::: Data section

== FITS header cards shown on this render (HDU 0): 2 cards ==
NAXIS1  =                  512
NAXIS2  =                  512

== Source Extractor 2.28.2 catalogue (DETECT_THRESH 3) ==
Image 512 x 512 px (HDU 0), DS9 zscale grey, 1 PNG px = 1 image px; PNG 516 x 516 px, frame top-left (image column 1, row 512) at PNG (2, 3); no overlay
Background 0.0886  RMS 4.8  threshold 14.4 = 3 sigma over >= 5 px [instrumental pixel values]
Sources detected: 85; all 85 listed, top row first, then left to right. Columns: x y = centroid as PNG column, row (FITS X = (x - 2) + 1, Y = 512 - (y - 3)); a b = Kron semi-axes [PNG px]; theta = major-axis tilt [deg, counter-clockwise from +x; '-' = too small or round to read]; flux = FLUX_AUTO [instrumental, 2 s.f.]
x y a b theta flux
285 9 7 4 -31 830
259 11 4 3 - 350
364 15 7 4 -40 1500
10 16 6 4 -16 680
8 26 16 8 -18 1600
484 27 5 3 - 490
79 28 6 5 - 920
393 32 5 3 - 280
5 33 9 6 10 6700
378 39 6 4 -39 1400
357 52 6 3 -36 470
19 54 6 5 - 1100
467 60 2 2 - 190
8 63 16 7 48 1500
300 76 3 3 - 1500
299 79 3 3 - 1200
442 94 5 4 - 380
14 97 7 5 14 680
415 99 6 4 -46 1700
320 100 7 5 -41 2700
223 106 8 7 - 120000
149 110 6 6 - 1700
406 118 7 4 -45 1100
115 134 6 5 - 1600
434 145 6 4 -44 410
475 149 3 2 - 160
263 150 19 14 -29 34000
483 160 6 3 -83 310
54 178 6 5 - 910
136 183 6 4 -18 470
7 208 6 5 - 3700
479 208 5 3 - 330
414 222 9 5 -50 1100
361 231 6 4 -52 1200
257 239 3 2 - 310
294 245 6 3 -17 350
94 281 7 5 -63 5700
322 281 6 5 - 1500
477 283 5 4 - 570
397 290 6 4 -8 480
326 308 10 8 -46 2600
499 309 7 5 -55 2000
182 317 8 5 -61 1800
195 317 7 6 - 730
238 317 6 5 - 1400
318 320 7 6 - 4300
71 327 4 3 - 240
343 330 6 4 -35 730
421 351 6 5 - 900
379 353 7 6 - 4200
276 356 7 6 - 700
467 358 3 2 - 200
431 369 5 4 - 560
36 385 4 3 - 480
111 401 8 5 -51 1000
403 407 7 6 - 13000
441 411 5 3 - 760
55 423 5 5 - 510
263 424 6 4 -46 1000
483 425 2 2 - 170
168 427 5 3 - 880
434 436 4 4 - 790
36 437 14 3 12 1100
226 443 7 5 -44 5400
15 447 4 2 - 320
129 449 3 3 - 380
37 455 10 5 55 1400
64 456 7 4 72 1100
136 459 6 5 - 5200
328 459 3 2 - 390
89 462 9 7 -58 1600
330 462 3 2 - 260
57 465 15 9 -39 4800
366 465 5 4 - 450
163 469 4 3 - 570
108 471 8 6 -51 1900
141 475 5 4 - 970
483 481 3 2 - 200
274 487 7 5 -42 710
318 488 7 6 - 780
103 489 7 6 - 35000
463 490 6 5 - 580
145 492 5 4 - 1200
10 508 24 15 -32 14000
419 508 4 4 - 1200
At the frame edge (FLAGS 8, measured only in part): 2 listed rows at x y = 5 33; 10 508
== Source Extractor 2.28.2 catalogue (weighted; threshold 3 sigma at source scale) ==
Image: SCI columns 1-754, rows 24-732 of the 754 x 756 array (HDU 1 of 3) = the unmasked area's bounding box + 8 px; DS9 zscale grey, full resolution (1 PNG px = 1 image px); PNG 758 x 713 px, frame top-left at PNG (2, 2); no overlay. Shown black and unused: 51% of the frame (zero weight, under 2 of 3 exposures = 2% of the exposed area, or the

::::::

■ Written problem: Copy out everything from the line containing "2.28.2 catalogue (weighted;" down to the end of the material above, swapping "grey" for "gray" and changing nothing else.

■ Exercise result:
== Source Extractor 2.28.2 catalogue (weighted; threshold 3 sigma at source scale) ==
Image: SCI columns 1-754, rows 24-732 of the 754 x 756 array (HDU 1 of 3) = the unmasked area's bounding box + 8 px; DS9 zscale gray, full resolution (1 PNG px = 1 image px); PNG 758 x 713 px, frame top-left at PNG (2, 2); no overlay. Shown black and unused: 51% of the frame (zero weight, under 2 of 3 exposures = 2% of the exposed area, or the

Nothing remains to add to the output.